# Gangnam Style Mania: anche Obama e moglie al concerto di Psy



## admin (9 Dicembre 2012)

*Psy*, il rapper sudcoreano autore del successo mondiale *Gangnam Style*, è apprezzato anche dalle parti della Casa Bianca. Il rapper è atteso oggi a *Washington* per un *concerto natalizio* al quale parteciperanno anche il presidente degli Stati Uniti *Barack Obama e la moglie Michelle*. Psy nei giorni scorsi si è scusato con gli Usa per un canzone *anti americana* registrata nel 2004.


----------



## Brontolo (9 Dicembre 2012)

Admin ha scritto:


> *Psy*, il rapper sudcoreano autore del successo mondiale *Gangnam Style*, è apprezzato anche dalle parti della Casa Bianca. Il rapper è atteso oggi a *Washington* per un *concerto natalizio* al quale parteciperanno anche il presidente degli Stati Uniti *Barack Obama e la moglie Michelle*. *Psy nei giorni scorsi si è scusato con gli Usa per un canzone anti americana registrata nel 2004*.

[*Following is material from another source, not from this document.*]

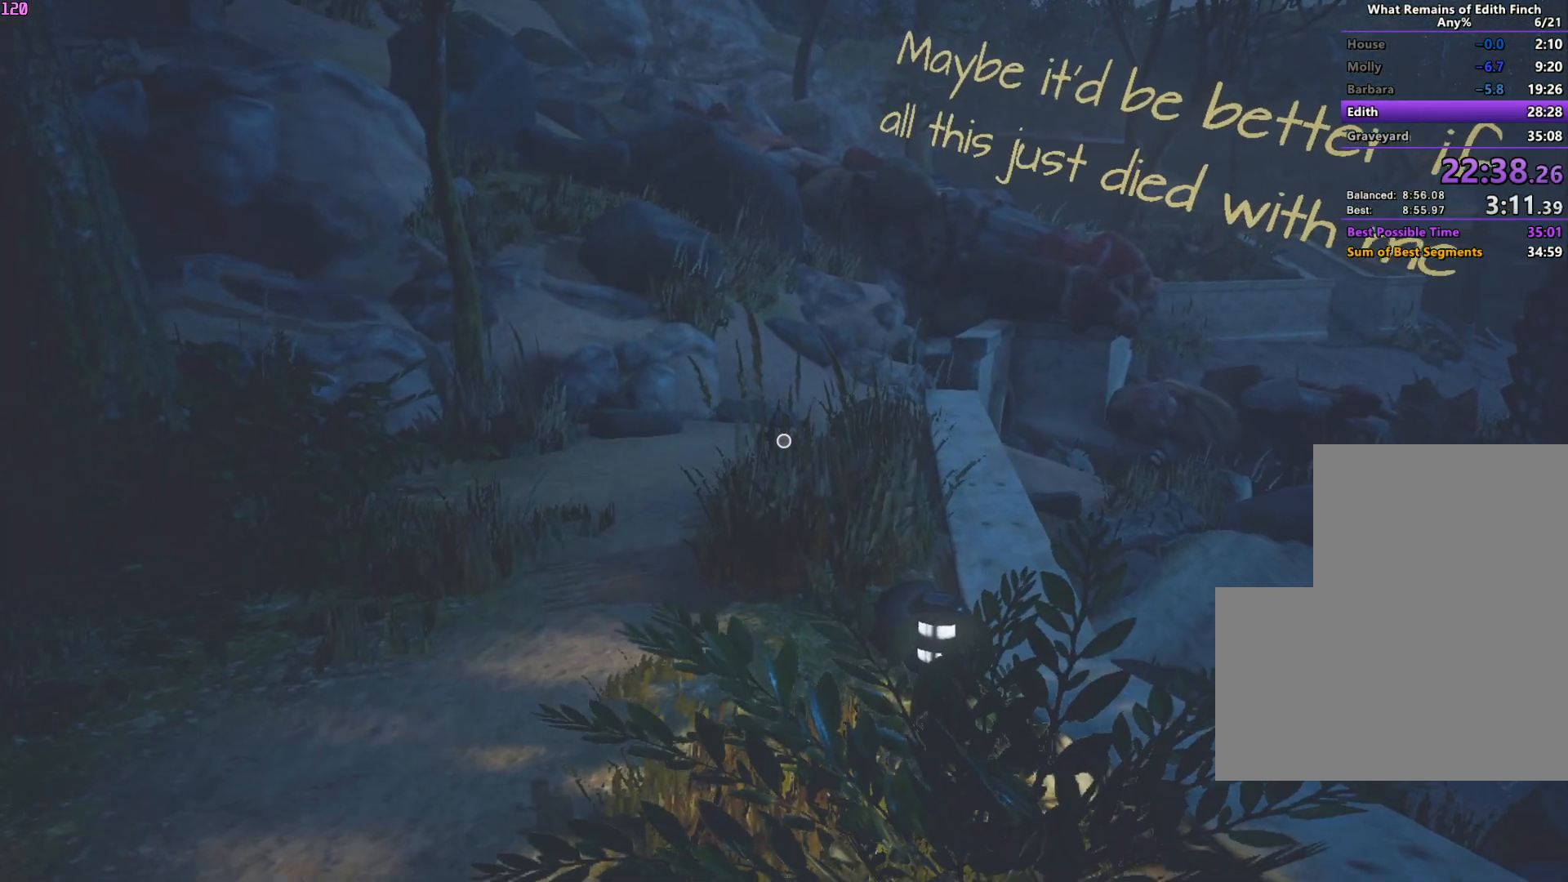
{"keys": ["w"], "mouse": [], "events": []}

scritta dopo che un missionario coreano era stato ucciso in afghanistan da fuoco amico statunitense, mi pare


----------



## Kurt91 (9 Dicembre 2012)

Pensate come siamo ridotti ( e stavolta parlo a livello mondiale). Questo ha fatto successo grazie ad una pagliacciata di livelli cosmici.


----------



## Brain84 (9 Dicembre 2012)

Kurt91 ha scritto:


> Pensate come siamo ridotti ( e stavolta parlo a livello mondiale). Questo ha fatto successo grazie ad una pagliacciata di livelli cosmici.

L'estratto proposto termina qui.